I am the founder of the Spittoon Arts Collective, the largest English language literary arts collective in China. I founded the collective in 2015 and I ran it directly for 5 years and then consulted and managed it indirectly from the UK for the next 6 years.
Over the course of its existence we produced 264 articles on the collective’s public WeChat account. These articles comprise the entire history of the collective, in China at least – hundreds of cumulative windows into its experience. I was keen to archive all these articles for a western audience and to add security to the history of the collective. Saving these articles was a daunting task, I didn’t want to march through them systematically, posting 264 times – while also orchestrating the infrastructure of the website – my impatient nature wanted it done as quickly as possible so I implemented the ‘Next – Go’ system to do it.
I went through each article and saved the HTML page for each and zipped this as a ~2GB file that I split into sections and uploaded to ChatGPT (to take advantage of ChatGPT’s 512mb upload limit). I then instructed the AI to sort through the articles and categorise them in order of priority for relevancy from high to low (a lot of articles are just regular event advertisements, whereas some are longform articles about projects), ChatGPT created a categorised and exhaustive list of ranked articles – I then fed this into the Grand Strategy Bot, along with an interview with myself about my vision for the website.

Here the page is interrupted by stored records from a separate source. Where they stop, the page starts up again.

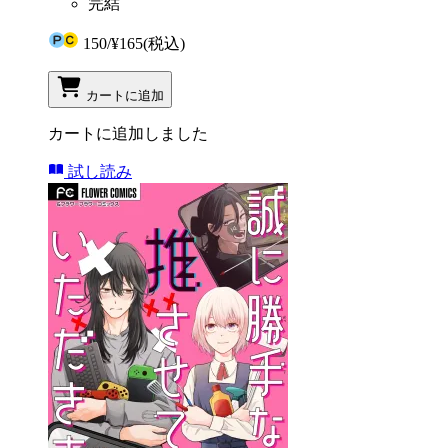
完結
150
/
¥165
(税込)
カートに追加
カートに追加しました
試し読み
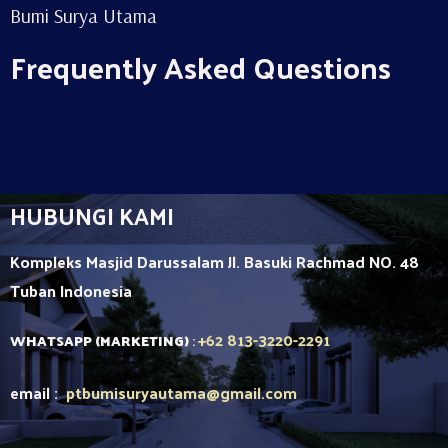
Bumi Surya Utama
Frequently Asked Questions
HUBUNGI KAMI
Kompleks Masjid Darussalam Jl. Basuki Rachmad NO. 48
Tuban
Indonesia
+62 813-3220-2291
WHATSAPP (MARKETING)
:
email :
ptbumisuryautama
@gmail.com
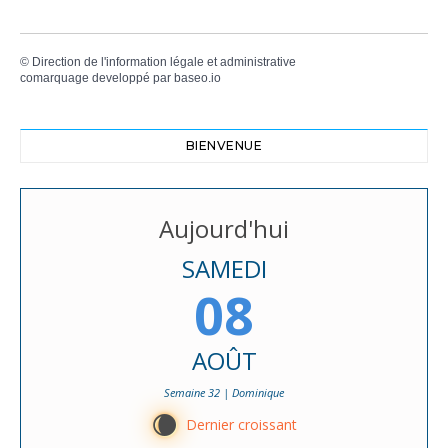
©
Direction de l'information légale et administrative
comarquage developpé par
baseo.io
BIENVENUE
Aujourd'hui
SAMEDI
08
AOÛT
Semaine 32 | Dominique
W
Dernier croissant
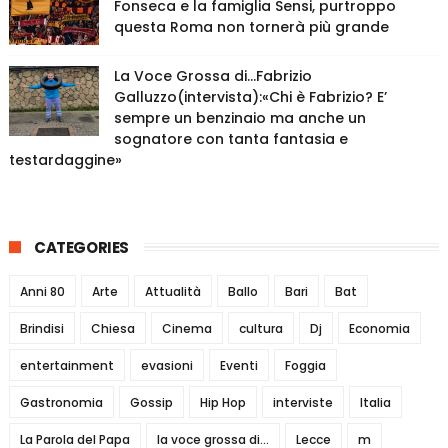
Fonseca e la famiglia Sensi, purtroppo
questa Roma non tornerà più grande
La Voce Grossa di…Fabrizio
Galluzzo(intervista):«Chi è Fabrizio? E’
sempre un benzinaio ma anche un
sognatore con tanta fantasia e
testardaggine»
CATEGORIES
Anni 80
Arte
Attualità
Ballo
Bari
Bat
Brindisi
Chiesa
Cinema
cultura
Dj
Economia
entertainment
evasioni
Eventi
Foggia
Gastronomia
Gossip
Hip Hop
interviste
Italia
La Parola del Papa
la voce grossa di...
Lecce
m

I created the master document and brief for a Sonnet chat and implemented a ‘Next, Go’ system. Working in the evenings for a couple of hours, I have published a full website with 10+ pages and I have published 20+ articles as blogs in a week. I have no guilt over the quickness of this project – the hard work is already done, carrying heavy boxes of magazines up Chinese tenement blocks – spending my own cash to run a nationwide literary event sequence – among countless other projects. AI helped me to realise this – it removed the blocker of entry.

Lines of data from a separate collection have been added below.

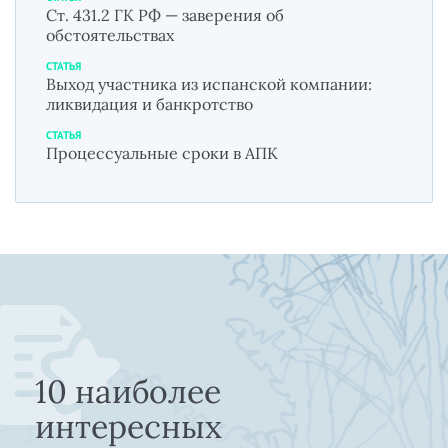
Ст. 431.2 ГК РФ — заверения об
обстоятельствах
СТАТЬЯ
Выход участника из испанской компании:
ликвидация и банкротство
СТАТЬЯ
Процессуальные сроки в АПК
10 наиболее
интересных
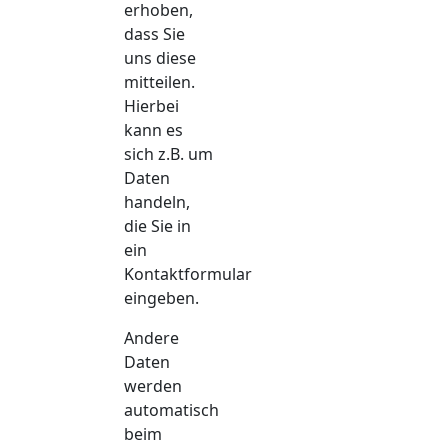
erhoben,
dass Sie
uns diese
mitteilen.
Hierbei
kann es
sich z.B. um
Daten
handeln,
die Sie in
ein
Kontaktformular
eingeben.
Andere
Daten
werden
automatisch
beim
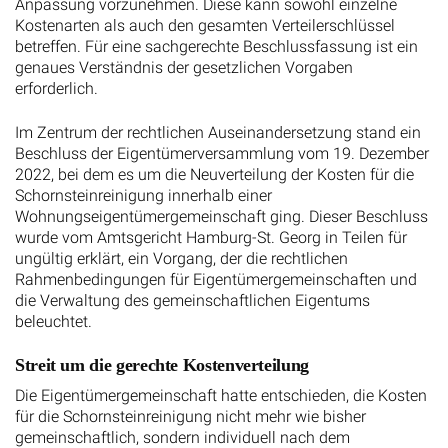
Anpassung vorzunehmen. Diese kann sowohl einzelne
Kostenarten als auch den gesamten Verteilerschlüssel
betreffen. Für eine sachgerechte Beschlussfassung ist ein
genaues Verständnis der gesetzlichen Vorgaben
erforderlich.
Im Zentrum der rechtlichen Auseinandersetzung stand ein
Beschluss der Eigentümerversammlung vom 19. Dezember
2022, bei dem es um die Neuverteilung der Kosten für die
Schornsteinreinigung innerhalb einer
Wohnungseigentümergemeinschaft ging. Dieser Beschluss
wurde vom Amtsgericht Hamburg-St. Georg in Teilen für
ungültig erklärt, ein Vorgang, der die rechtlichen
Rahmenbedingungen für Eigentümergemeinschaften und
die Verwaltung des gemeinschaftlichen Eigentums
beleuchtet.
Streit um die gerechte Kostenverteilung
Die Eigentümergemeinschaft hatte entschieden, die Kosten
für die Schornsteinreinigung nicht mehr wie bisher
gemeinschaftlich, sondern individuell nach dem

Since then I have conducted a deep SEO analysis of the site with Perplexity AI and it provided several invaluable suggestions as part of a report. I then fed this into the Grand Strategy Bot and allowed it to update the doc and the brief for reloading into the Sonnet chat. The Sonnet chat incorporated the suggestions into its workflow and made a decision on where these tasks sit in the hierarchy of its original tasks, all while maintaining the ‘Next’ and ‘Go’ prompt structure. This feedback loop is important and allows you to have total control as you introduce externals into the project.

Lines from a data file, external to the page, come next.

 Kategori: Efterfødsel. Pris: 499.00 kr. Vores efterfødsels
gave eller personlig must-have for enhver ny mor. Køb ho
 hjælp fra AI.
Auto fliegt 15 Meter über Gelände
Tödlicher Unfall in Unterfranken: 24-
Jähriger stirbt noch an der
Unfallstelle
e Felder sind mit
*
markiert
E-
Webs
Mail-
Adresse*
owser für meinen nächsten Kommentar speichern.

Choosing a school for my daughter

The next example is very close to home – my daughter is 2 and a half and we’re interested in sending her to the best local school.
Instead of trawling through documents online and scouring OFSTED reports, I instructed Claude to write me a master prompt after voice-noting the crux of the issue, I then fed the prompt into Perplexity AI to create a deep research report on schools in the local area.
I created and transcribed an interview with my wife before combining this with the deep research report to create a master document. I instructed the platform to produce the information in the doc with an easy to read dashboard which contained all the priorities we personally had highlighted on top of all official scores.
In no time we had identified the local school that was a full 20% higher in SATs rates than its competitors – I instructed Claude to produce a PDF of the report and there we have it. What could have taken days took two hours.
We need to use these systems to unlock our potential
I had worked in China for years to develop the Spittoon Arts Collective – this system allowed me to showcase it through a website in days. We’re very invested in our daughter’s future – this system helped me to buttress it in hours.
Think about your own projects – how could this help you? How could it accelerate your progress?
What’s important is the feedback loop with the system. Your master document is its holy book. Have things changed? Drop a message into the Grand Strategy Bot to amend the master document and share it with your Sonnet chat. Your control will not waver and your acceleration will not cease.